In that silence that always seems unnatural in such a big place, Scott called out for Trevor to rip his way down to where the rest of us stood, while he took photos. The wind picked up and blew streamers of backlit crystals across the seamless blanket of white that separated us from Trevor. Then, against a background of flawless blue, on Scott’s word, Trevor dove in.

On Trevor’s first turn, the snow billowed, caught in the wind, and blew up and over his shoulders. He gasped during his unweighting—that trademark Trevor fish-mouth—and dove back into the white, disappearing entirely this time. The sun, behind his right shoulder, reflected and refracted and lighted the scene like the most intensely perfect ski film—it had the production values of a big-screen Miller feature with the intensity and power of a Stump movie.

On and on Trevor skied, rapidly eating up the landscape between us. At each down-weighting he would be swallowed by snow, at each up-weighting he would appear like a dolphin leaving the water. I saw a hundred possible covers, a thousand slices of perfection.

Then, as he came close to us, I felt something rising within me—laughter—and I heard it, too: from Scott and then from Trevor as he pulled to a stop next to us. It rang in my ears: pure, deep, and unadulterated, a laughing of the soul that sprang from the joy that transcends life. It was unstoppable and uncontainable and far beyond words.

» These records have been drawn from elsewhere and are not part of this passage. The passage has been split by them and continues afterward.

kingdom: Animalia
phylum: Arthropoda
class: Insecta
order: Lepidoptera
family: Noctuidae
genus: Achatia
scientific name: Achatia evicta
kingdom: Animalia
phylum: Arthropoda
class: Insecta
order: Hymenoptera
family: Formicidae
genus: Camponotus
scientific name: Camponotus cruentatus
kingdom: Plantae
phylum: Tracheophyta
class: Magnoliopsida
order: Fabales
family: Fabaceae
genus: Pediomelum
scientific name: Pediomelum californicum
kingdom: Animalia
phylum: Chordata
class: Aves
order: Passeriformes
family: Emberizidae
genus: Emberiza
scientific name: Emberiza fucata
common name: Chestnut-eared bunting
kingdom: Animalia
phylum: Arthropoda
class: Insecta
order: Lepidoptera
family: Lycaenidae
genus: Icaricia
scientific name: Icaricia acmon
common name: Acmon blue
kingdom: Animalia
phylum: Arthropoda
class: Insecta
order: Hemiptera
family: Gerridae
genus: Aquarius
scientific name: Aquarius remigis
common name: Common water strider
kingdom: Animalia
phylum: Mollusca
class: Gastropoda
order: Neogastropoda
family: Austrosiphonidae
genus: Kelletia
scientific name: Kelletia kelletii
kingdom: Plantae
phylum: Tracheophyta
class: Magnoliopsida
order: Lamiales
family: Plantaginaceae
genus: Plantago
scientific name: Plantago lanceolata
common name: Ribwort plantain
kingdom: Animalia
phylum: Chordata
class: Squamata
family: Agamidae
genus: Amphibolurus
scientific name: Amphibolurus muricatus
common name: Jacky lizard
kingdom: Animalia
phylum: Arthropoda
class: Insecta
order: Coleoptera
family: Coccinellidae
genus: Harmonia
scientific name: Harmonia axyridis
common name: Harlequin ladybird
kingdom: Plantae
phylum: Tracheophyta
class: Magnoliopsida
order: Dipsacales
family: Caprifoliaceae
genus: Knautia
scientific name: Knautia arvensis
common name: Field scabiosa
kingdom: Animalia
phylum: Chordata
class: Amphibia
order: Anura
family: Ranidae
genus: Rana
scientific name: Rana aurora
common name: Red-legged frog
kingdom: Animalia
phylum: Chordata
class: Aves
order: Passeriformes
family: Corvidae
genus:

It was a most amazing moment, to share with friends those mountains and that snow and the sun and being in Europe, and to have something with them magical and spiritual and shared and spontaneous. In my whole life, I’ve never felt anything quite that intensely perfect: to be completely at home in the mountains, at peace with the world, enraptured by life, and carried away by joy.

That it was skiing that took me there shouldn’t be a surprise. This sport, this thing we do gives you a buzz so intense and unique you’ll be compelled to spend the rest of your life trying to find it again.

Our job at Powder is to share that buzz with you, and with this issue the magazine begins its 25th year of trying. It’s special to us, this 25th anniversary, but instead of jumping into some self-congratulatory speech I actually would prefer to tell that we are most of all filled with gratitude, not pride. The fact that this magazine still exists 25 years after its inception says more about you than it does about us, and more about skiing than anything else. So, thanks to all of you for supporting us, and thanks to whoever or whatever brought me to that amazing convergence of happiness there in Italy.